- [CONSIGNE DE L'EXERCICE] Prolongez le billet ci-dessous sur l'essai de Corinne Morel-Darleux en reprenant après sa dernière phrase.

#21
Dans ce numéro :
→ L’Université de la Pluralité : mobiliser nos imaginaires pour explorer d’autres futures
→ Et si le What If était un outil d’historien ?
→ En bref
Lorsque je fais de la veille, j’ai la mauvaise habitude de laisser mes onglets de navigateur ouverts. Je passe ainsi de texte en texte inspirant (ou pas), de vidéo en vidéo, de son en son, d’image en image. Je me retrouve, en fin de journée avec quelques centaines de pages ouvertes et plein d’idées que je note dans mon petit jardin numérique.
En ce début de semaine, mes pérégrinations virtuelles m’ont ramené vers l’essai de Corinne Morel-Darleux, Plutôt couler en beauté que flotter sans grâce, qui traînait sur ma PàL depuis un an. Je l’ai fini en une nuit. Dans cet essai, à la fois littéraire, engagé, parfois philosophique, éminemment politique et écologique, l’auteure livre une réflexion sur notre rapport au sensible, doute notre capacité à restaurer notre dignité du présent et le refus de parvenir pour éviter le naufrage annoncé.
Elle y questionne notre quotidien, convoque à notre chevet Les Racines du Ciel de Romain Gary, La Disparition des Lucioles de Pier Paolo Pasolini, tout en invoquant les aventures du navigateur Bernard Moitessier, qui, en 1989, proche de gagner le premier Globe Challenge, refusa de franchir la ligne, pour fuir la société de consommation. Cet essai n’est pas un réquisitoire aride, bien au contraire.
Corinne Morel-Darleux nous invite à faire le petit pas de côté, à poser les valises et d’aider grâce à l’Art et aux imaginaires, notamment de science-fiction, ceux et celles qui ont du mal à saisir l’imminence de la catastrophe, . Comme elle le dit justement, dans ce monde, où on a sciemment parcellisé nos consciences et nos individualités, si les études scientifiques et les appels des experts ne nous ont pas mobilisé massivement pour changer le monde, c’est qu’il y a un déficit émotionnel, sensible voire spirituel. Pour le combler, un rien peut suffire : contempler à la nuit tombante les lucioles, marcher au bord d’un ruisseau, sentir sous ses pieds l’herbe et lire un bon roman de science-fiction.

- [MATÉRIEL FOURNI]

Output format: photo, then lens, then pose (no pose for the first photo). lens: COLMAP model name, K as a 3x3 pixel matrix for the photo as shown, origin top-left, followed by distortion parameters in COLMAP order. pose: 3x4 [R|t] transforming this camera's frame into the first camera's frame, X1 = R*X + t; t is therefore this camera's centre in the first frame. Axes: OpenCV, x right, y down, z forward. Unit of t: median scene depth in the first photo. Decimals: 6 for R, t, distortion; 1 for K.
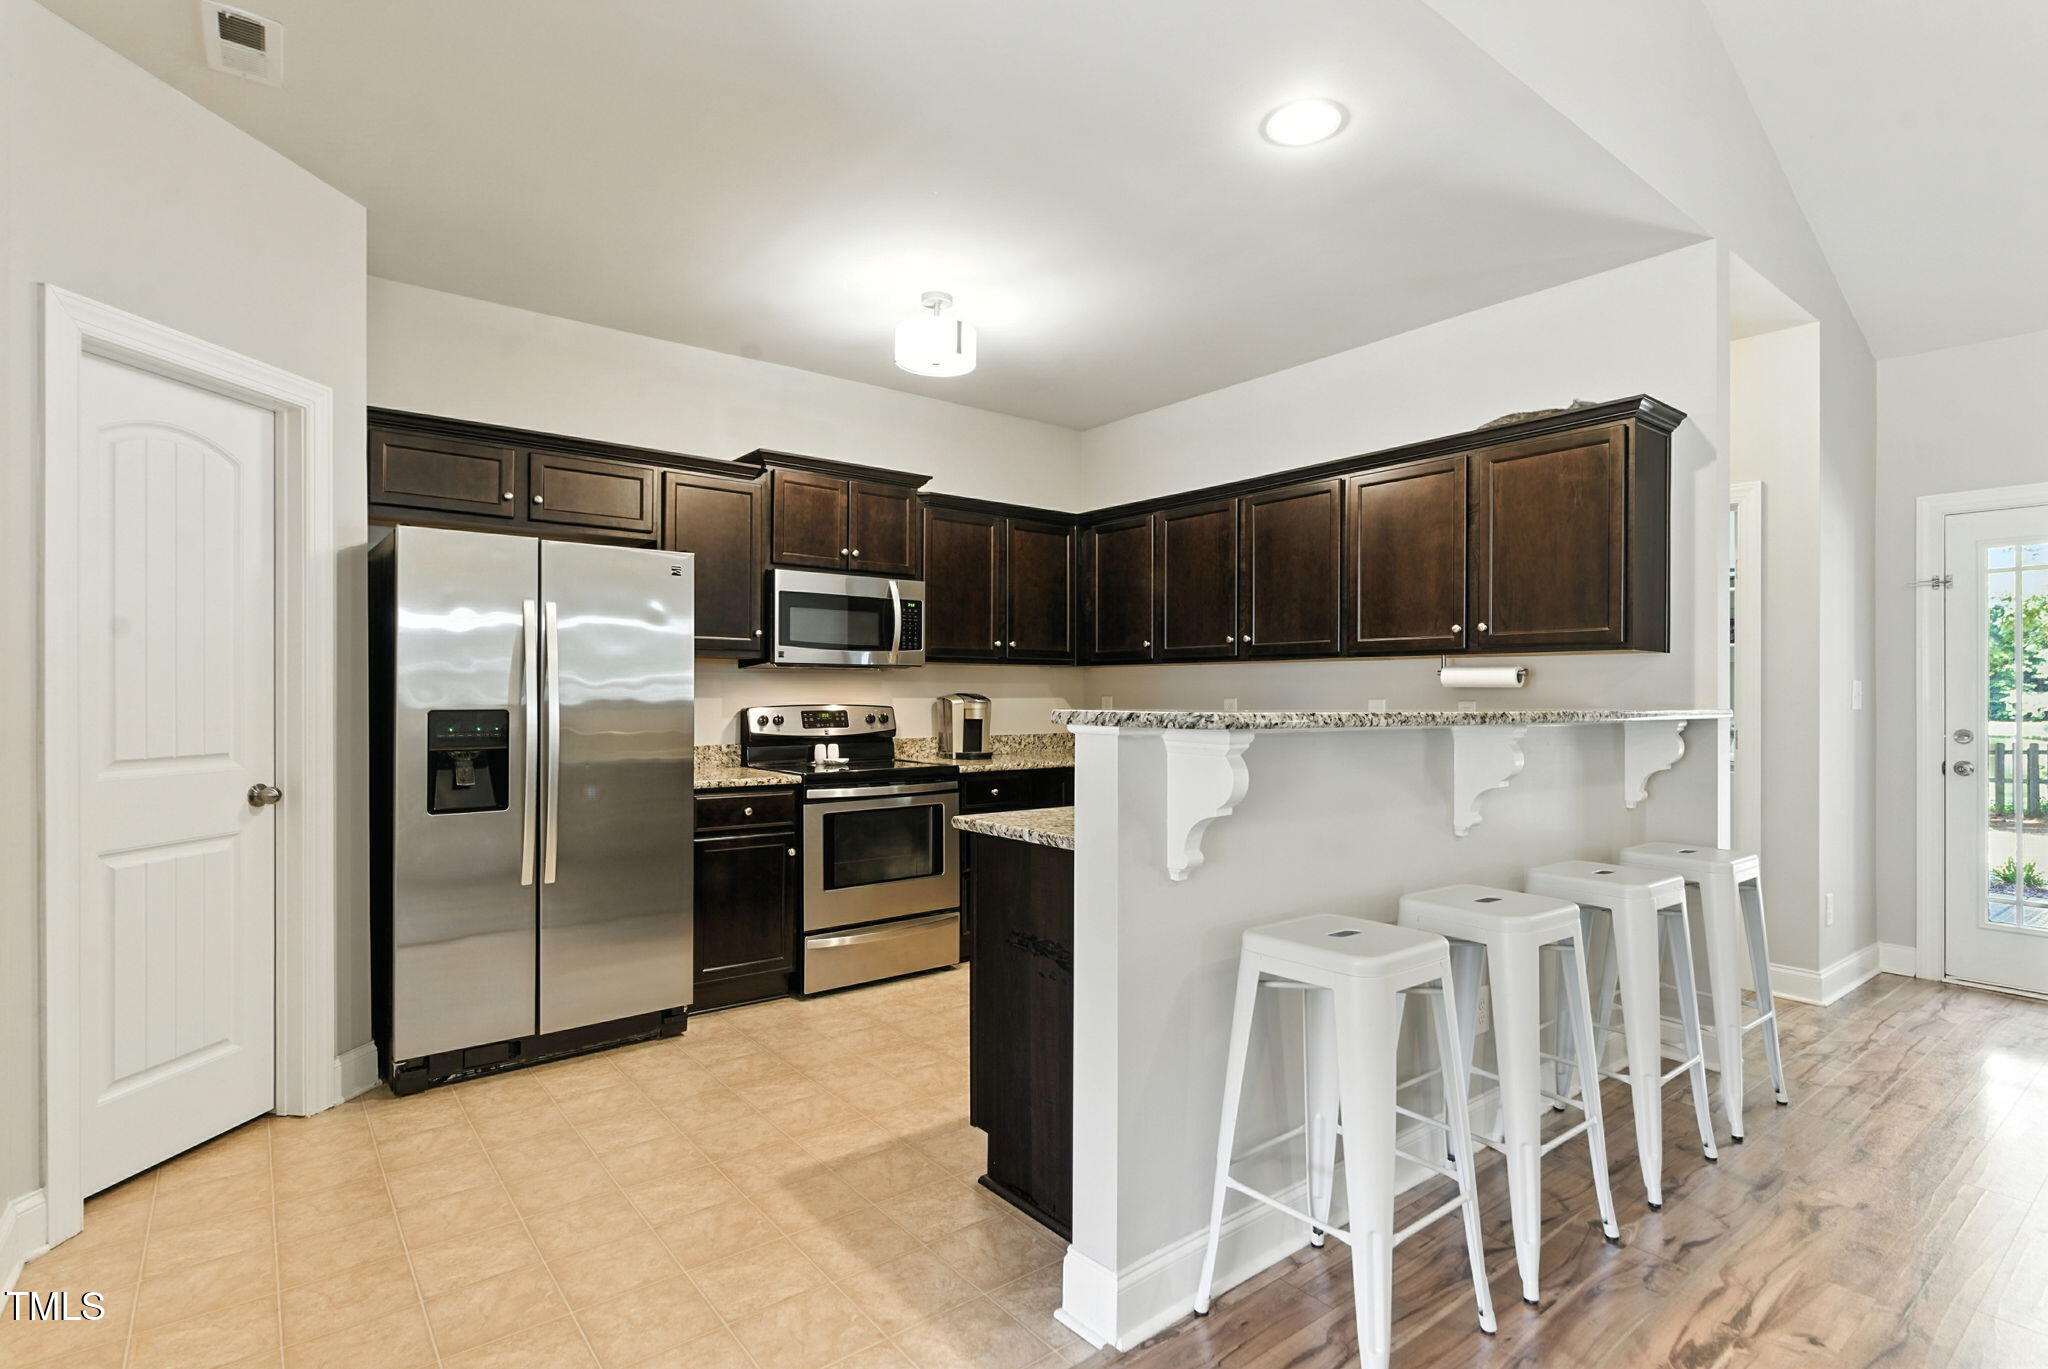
lens RADIAL K [[1002.0, 0, 1037.1], [0, 1002.0, 687.3], [0, 0, 1]] dist [0.000048, -0.000488]
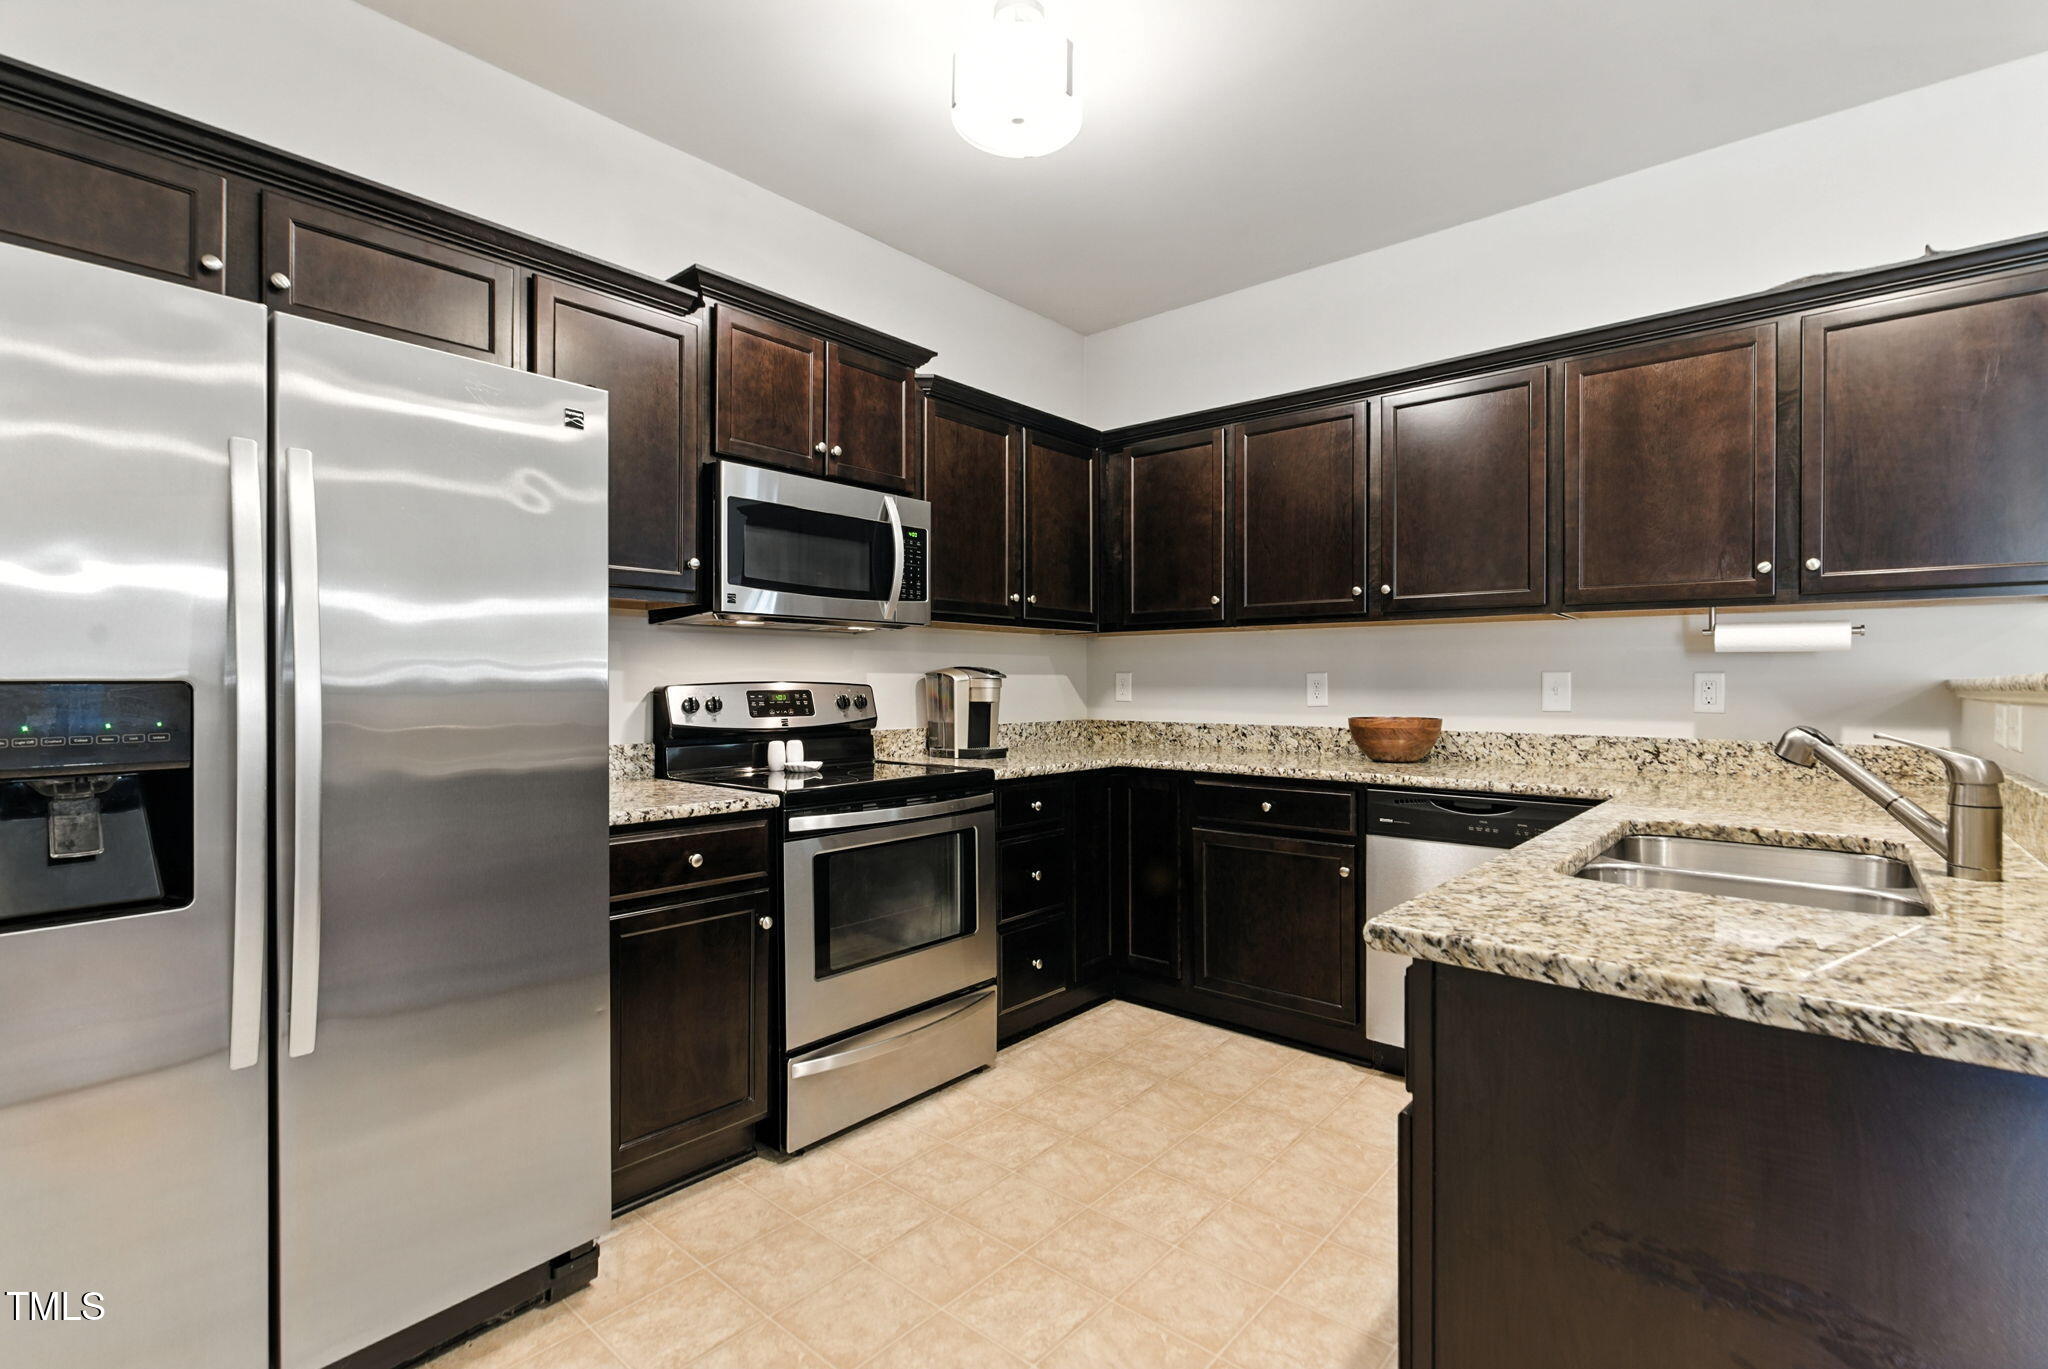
lens RADIAL K [[927.2, 0, 1032.2], [0, 927.2, 682.1], [0, 0, 1]] dist [-0.002483, 0.000432]
pose [[0.981129, -0.001495, 0.193349, -0.171863], [0.000343, 0.999982, 0.005992, 0.014551], [-0.193354, -0.005812, 0.981112, 0.372291]]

- [RÉPONSE ATTENDUE]
Bonne lecture !
— Dominique
PS : La semaine prochaine aura lieu Ethics by Design, l’événement que je co-organise avec la joyeuse équipe de Designers Ethiques, il n’y aura pas donc de numéro de Futuromium, rendez-vous donc le 7 octobre !

Amanuel Tsegaye – Addis Abeba – Ethiopie
L’Université de la Pluralité : mobiliser nos imaginaires pour explorer d’autres futurs
Les années 2020 et 2021 seront marquées de deux pierres blanches pour tous les amoureux de la science-fiction : le 23 décembre sortira sur nos grands écrans Dune de Frank Herbert, réalisé par Denis Villeneuve et courant 2021 sortira l’adaptation en série de Fondation d’Isaac Asimov. Ces deux romans majeurs de la SF ont nourri l’imagination de millions de jeunes gens et jeunes femmes pendant des décennies. En imaginant des civilisations aux systèmes complexes, les deux auteurs américains ont posé les jalons nécessaires pour nous faire réfléchir aux futurs possibles, ils nous ont aidé à nous projeter et à mieux saisir la complexité des relations humaines et des conséquences de nos actions.
La puissance narrative de ces deux romans a sûrement fait rêver des petits garçons à être Paul Atréides ou Hari Seldon, les petites filles à intégrer les Bene Gesserit, à chevaucher des vers de sable, à prédire le futur grâce à la psychohistoire… et à prendre déjà conscience de certains combats écologiques.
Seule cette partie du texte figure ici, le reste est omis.